Adam: 00:51:47 That’s interesting. I mean, part of the challenges, what about when a very high quality study comes into something where there has been very poor. So an example, say the, you know, the oviva trial in the New England Journal of Medicine, that’s the prosthetic joint infection, oral antibiotics and prosthetic joint infections. Um, there’s no good data on that. And then all of a sudden there was a randomized controlled trial, hey, this is not going to be, and I’m just curious how you take what you would take from that.

Shani: 00:52:10 Yeah, it’s a really good question. Um, there certainly are areas that are where it’s gray enough to know what the right thing to do is where if you did the thing that that study showed you couldn’t be accused of not, um, adhering to standard of care because there is no good standard of care. So there are some studies where it’s just the area is so great that no matter what you do, you’re going to be fine and you should just pick what you think is better and just do it. Um, then there are studies like the one you just mentioned or the other study looking at, um, oral antibiotics in the setting of Endocarditis, poet, poet. Yeah. And what to what the individual physician should do in those circumstances isn’t a hundred percent clear. But I would say that if you have a patient where you can’t for, for various reasons, they’re not going to go out on IV antibiotics, then you have now some substantiation for at least giving them oral antibiotics is going to be better than not treating them at all. So I think there are circumstances and contexts in which that you should incorporate results like that from individual studies.
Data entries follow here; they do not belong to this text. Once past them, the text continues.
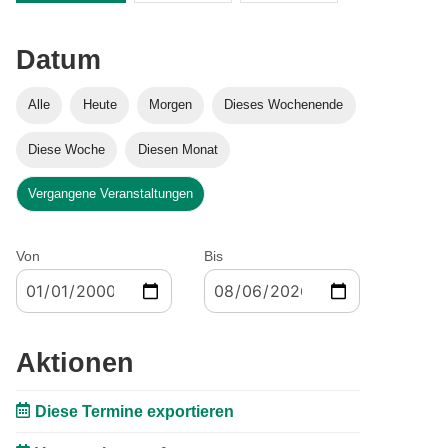
Datum
Alle
Heute
Morgen
Dieses Wochenende
Diese Woche
Diesen Monat
Vergangene Veranstaltungen
Von
Bis
Aktionen
Diese Termine exportieren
So I guess I’ve come full circle and I take back what I said as only you are capable of doing at him. Rodman is getting me to, to change my mind on things.

Adam: 00:53:30 Well, I, I think this is going to be a very unsurprising conclusion that I’ve drawn from all of this, but there’s not a right answer here, right? It’s, it’s murky modern medicine. We like to pretend that what we do as a clear cut

Shani: 00:53:42 science, do you know what it is Adam here, here’s what, I’m not going to take back what I said before. I’m going to modify it and modulate it, which is that because science is not precise. I think we need to recognize the imprecision in the science and what that means is sometimes doing something because you don’t really know what’s right and so you can do whatever you want and that circumstance, the converse of that is don’t tout w one study as the be all and end all of something. So I think that’s what I was kind of getting at with one study shouldn’t really be practice changing is like it’s, it’s a limited slice of evidence and it’s, most things are still pretty gray. And so making sure that you have kind of thought about it big picture wise and tea and put whatever study it is into the context of what has already been known is I think important. But in reality, so many of these things are gray that you’re probably justified and you know, doing whatever you think is, um, of the most benefit to the patient sitting in front of you at any given time.

Adam: 00:54:46 Being a doctor is hard, Huh?

Shani: 00:54:48 Oh my God, the nuances are never ending.